Uyumadığımı biliyordu. Biliyordu ve tüm bunlara rağmen beni uyandırmamış, duyduğumu bile bile onları söylemişti. Ay güneşten daha güzel demişti. Benim güneşten daha güzel olduğumu mu düşünüyordu yani?
" Öküz başlı antilop. "
" Tek boynuzlu ejderha! "
Peki benim içimi ısıtan bu şey neydi? Kalbime yayılan, ılık bir bahar rüzgarını andıran bu his ne anlama geliyordu? Beni güzel buluyordu!
" Döverim lan seni. "
" Kes lan bacaksız. "
" Sensin bacaksız. Bak Altay beni sinir etme yoksa... ! "

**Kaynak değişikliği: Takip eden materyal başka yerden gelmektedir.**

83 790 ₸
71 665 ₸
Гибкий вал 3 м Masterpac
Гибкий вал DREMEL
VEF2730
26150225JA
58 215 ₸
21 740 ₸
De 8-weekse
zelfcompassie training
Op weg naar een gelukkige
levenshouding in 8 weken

" Yoksa ne lan! Yoksa ne? "
" Yoksa.... "
İçimi kaplayan huzur elimi kalbime götürme isteği uyandırsa da ikizlerin burada olduğu gerçeği beni dizginliyordu. Bu aptalların diline düşmek, özellikle de yarım akıllı Altan'ın, bu hayatta isteyeceğim en son şey bile değildi. Üstelik ikisininde dikkati üzerimdeydi.

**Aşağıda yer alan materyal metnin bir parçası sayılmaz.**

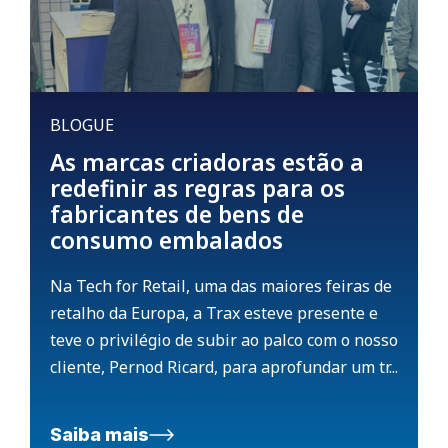
BLOGUE
As marcas criadoras estão a
redefinir as regras para os
fabricantes de bens de
consumo embalados
Na Tech for Retail, uma das maiores feiras de
retalho da Europa, a Trax esteve presente e
teve o privilégio de subir ao palco com o nosso
cliente, Pernod Ricard, para aprofundar um tr...
Saiba mais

Yine de kendime engel olamayıp çarşafın altına koyduğum künyeyi yakalayıp avucumun içine aldım. Bana dedesinin künyesini vermiş, iltifat etmişti. Doğrusu Üsteğmen Alparslan beni fazlasıyla şaşırtmaya devam ediyordu. Uzaktan tam bir oduna benzeyen bu adamın ettiği iltifat beni o denli mutlu etmişti ki ona bir daha kaba diyebileceğimi zannetmiyordum.
"Altıma yaparım, Altay! "
Gözümün önünde gülümseyen Alparslan'ın bakışları sertleşti, kaşları çatıldı, yumruğunu sıktı, o yumruğu toz hayallerime geçirip yok etti, kayboldu. Kulaklarım duyduğu şeylerin etkisiyle uğuldamaya başladı. Hatta damarıma usul usul damlayan serum akmayı bıraktı, kanım dondu, ölüm bile 'benden daha büyüğü, benden daha korkuncu' varmış deyip odayı terk etti.

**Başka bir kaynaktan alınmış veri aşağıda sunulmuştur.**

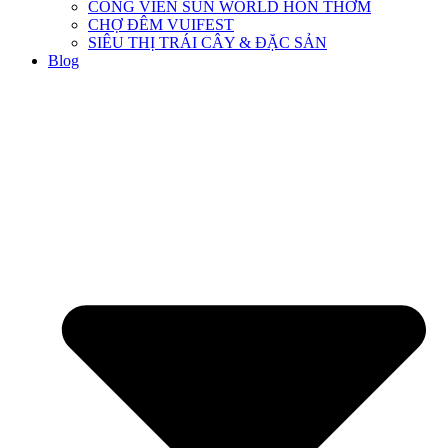
CÔNG VIÊN SUN WORLD HÒN THƠM
CHỢ ĐÊM VUIFEST
SIÊU THỊ TRÁI CÂY & ĐẶC SẢN
Blog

Kalbim yavaşlamaya başlamıştı ki koltukta uyuyan annemin tiz çığlığı duyuldu odada. Dehşet yüklü bu çığlık adeta ağlıyordu ki konu bu çatlak herif olunca çığlık dahi ağlıyordu işte. Yapardı Altan. Yapmıştı. Tabii o olaylar hepimizin yaşı rakamlardan ibaretken yaşanmıştı ancak kuzenimin sağı solu da pek belli olmazdı. Güvenemiyordum yani.
Gözlerim kan ağlayarak ikizlerin olduğu tarafa kaydı. Bir birine bir elmanın iki yarısı kadar benzeyen adamlar kapının girişinde karşılıklı durmuş kaşları çatık bir şekilde bir birlerine bakıyorlardı. Kimse konuşmadı. Annemin çığlığı yok olduktan sonra duyduğum tek ses nefes alışveriş sesleriydi ki onlarda kesik kesikti.
Altay, elindeki tepsiyle bakışlarını bana çevirdiğinde ağır hareketlerle omuzlarını silkelemiş, gözlerini devirmiş ve ikizini adeta yok sayarak bana doğru ilerlemişti.